Knowing When It’s Time

How would you like to die? Most of us won’t get to choose, but 75-year-old Cheryl Harms Hauser of Hopkins, who is currently experiencing the onset of Alzheimer’s, has decided to end her life on her terms. The method Hauser intends to take when her dementia sets in more fully is called VSED, or “voluntarily stopping eating and drinking.” The process is self-explanatory, though it requires the assistance of a caregiver—in this case, Hauser’s husband David McNally. You experience no pain, you eventually fall asleep, and then you eventually die. It’s a difficult story that’s well-told by Kevyn Burger for the Strib. If you’re wondering whether Minnesota will legalize faster, more humane ways for people to die without suffering, a “death with dignity” bill has been proposed in the legislature again this year, as it has been in every session since 2015.   

Minneapolis School Bus Drivers Ready to Strike

It’s Strikevember, and the folks who transport your kids to school and back are getting in on the action. This weekend, drivers and dispatchers who work with Minneapolis Public Schools, and are represented by Teamsters Local 320, voted unanimously to authorize a strike if talks break down. On the table are issues of compensation, safety, and retention. Like many school districts, MPS has already had to deal with school bus staffing shortages this year, which has in turn increased stress on the drivers and dispatchers who remain.    

Anyone out There Ever Been Mistreated by the Cops?

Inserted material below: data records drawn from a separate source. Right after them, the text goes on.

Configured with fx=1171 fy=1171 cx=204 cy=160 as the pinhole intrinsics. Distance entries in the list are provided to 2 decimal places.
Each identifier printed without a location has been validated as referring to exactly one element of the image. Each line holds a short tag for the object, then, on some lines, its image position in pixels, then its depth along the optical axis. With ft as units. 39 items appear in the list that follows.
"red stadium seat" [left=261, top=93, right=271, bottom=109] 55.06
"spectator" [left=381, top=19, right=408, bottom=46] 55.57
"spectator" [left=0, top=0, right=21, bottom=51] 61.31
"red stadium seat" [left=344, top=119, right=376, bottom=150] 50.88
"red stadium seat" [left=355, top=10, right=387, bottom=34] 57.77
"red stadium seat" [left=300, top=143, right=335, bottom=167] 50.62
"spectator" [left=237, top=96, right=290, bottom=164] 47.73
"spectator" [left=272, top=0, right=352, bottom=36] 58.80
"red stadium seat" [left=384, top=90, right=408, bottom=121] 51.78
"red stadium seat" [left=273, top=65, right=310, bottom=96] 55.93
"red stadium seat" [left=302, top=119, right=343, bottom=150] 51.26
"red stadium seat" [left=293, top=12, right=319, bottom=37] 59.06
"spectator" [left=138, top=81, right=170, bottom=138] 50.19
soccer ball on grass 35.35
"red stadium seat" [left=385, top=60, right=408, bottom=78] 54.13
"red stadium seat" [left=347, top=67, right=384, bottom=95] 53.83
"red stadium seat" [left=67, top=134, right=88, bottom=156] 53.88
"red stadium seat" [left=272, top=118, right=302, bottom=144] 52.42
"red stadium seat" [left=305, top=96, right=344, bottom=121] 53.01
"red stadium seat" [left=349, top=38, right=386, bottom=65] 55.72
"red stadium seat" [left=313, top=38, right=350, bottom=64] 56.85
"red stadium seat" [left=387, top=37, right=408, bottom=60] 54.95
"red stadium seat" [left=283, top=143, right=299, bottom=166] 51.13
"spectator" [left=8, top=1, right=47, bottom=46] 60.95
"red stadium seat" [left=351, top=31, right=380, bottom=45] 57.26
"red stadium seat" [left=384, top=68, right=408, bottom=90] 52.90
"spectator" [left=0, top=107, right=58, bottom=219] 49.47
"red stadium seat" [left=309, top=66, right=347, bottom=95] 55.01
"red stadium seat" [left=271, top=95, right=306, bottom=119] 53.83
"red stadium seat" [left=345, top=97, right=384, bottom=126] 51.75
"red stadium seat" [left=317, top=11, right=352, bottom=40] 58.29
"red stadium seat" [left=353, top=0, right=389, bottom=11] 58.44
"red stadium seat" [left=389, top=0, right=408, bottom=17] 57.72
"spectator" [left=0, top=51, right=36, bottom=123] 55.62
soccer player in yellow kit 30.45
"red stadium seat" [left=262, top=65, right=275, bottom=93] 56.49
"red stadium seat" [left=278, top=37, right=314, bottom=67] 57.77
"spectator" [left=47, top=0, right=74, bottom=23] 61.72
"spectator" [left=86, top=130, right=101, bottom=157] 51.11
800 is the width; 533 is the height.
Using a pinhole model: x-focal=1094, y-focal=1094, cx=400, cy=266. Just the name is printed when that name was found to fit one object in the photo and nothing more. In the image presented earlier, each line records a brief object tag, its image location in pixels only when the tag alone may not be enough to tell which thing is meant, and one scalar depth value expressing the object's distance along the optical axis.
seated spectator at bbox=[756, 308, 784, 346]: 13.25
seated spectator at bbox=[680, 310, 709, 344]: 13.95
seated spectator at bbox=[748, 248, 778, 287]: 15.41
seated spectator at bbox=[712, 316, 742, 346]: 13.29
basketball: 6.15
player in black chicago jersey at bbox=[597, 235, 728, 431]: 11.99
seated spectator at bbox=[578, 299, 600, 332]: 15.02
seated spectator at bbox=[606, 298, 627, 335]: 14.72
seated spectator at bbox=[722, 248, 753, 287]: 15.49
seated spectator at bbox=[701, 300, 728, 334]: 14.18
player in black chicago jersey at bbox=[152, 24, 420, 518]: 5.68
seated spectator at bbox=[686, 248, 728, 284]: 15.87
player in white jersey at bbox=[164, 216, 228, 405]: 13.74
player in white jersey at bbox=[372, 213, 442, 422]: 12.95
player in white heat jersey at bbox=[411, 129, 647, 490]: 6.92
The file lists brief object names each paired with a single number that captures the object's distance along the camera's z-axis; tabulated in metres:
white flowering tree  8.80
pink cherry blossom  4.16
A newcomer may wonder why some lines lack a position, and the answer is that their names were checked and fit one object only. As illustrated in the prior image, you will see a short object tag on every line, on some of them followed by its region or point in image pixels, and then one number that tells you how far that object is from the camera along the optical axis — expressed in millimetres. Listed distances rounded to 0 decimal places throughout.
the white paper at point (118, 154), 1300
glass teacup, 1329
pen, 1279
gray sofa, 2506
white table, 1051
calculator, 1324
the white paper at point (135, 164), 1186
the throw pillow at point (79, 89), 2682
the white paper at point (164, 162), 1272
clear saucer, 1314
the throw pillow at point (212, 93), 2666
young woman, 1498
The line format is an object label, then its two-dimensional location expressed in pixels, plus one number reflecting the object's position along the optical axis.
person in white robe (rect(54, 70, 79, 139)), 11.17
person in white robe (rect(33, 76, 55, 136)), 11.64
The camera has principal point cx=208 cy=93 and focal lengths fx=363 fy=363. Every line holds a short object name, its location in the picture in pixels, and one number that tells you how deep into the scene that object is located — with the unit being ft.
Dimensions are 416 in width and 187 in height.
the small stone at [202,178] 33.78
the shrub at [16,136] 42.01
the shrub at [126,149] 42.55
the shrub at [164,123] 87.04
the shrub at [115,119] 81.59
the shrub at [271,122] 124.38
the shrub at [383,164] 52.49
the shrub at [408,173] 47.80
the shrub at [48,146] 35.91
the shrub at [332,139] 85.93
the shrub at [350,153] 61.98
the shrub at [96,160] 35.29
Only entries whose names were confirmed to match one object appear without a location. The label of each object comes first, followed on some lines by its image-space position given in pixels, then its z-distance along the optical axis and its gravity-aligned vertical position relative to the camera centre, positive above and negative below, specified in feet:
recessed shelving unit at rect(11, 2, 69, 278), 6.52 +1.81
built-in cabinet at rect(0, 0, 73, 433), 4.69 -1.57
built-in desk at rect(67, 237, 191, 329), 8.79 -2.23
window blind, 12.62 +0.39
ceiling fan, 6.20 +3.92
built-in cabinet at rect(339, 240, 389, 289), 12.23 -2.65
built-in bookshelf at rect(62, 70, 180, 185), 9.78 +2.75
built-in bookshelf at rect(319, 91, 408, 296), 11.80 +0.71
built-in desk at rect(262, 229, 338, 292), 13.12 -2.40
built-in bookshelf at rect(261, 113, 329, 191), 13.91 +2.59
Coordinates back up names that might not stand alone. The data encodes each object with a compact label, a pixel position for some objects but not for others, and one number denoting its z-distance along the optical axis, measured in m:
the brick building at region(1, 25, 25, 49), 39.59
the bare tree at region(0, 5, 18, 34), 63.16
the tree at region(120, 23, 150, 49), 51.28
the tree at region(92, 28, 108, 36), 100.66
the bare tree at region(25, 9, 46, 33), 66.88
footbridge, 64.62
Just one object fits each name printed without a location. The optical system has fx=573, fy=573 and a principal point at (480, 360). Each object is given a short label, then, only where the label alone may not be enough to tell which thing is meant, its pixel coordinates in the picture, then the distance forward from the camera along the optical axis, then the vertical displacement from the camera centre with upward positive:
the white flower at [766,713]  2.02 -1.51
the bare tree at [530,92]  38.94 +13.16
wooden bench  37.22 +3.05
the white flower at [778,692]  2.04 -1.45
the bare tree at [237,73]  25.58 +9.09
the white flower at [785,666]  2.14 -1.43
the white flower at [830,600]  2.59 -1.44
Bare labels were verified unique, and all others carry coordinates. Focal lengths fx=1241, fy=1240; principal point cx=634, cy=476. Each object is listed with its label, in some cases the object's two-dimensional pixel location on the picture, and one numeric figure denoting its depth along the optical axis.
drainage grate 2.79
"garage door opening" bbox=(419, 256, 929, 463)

The Minneapolis Police Department still exists, and remains impervious to major reforms thanks to union protections and state and city regulations. But a federal civil rights investigation into the department’s practices continues, with the Justice Department currently taking statements from residents who say they’ve been unjustly treated by the MPD. And oh, do these Minneapolis residents have some stories to tell, as reported in this AP story about the investigation. The feds are looking to see if there is “a pattern or practice of unconstitutional policing,” which, if found, would lead to the negotiation of a consent decree with the city that would require changes to be implemented.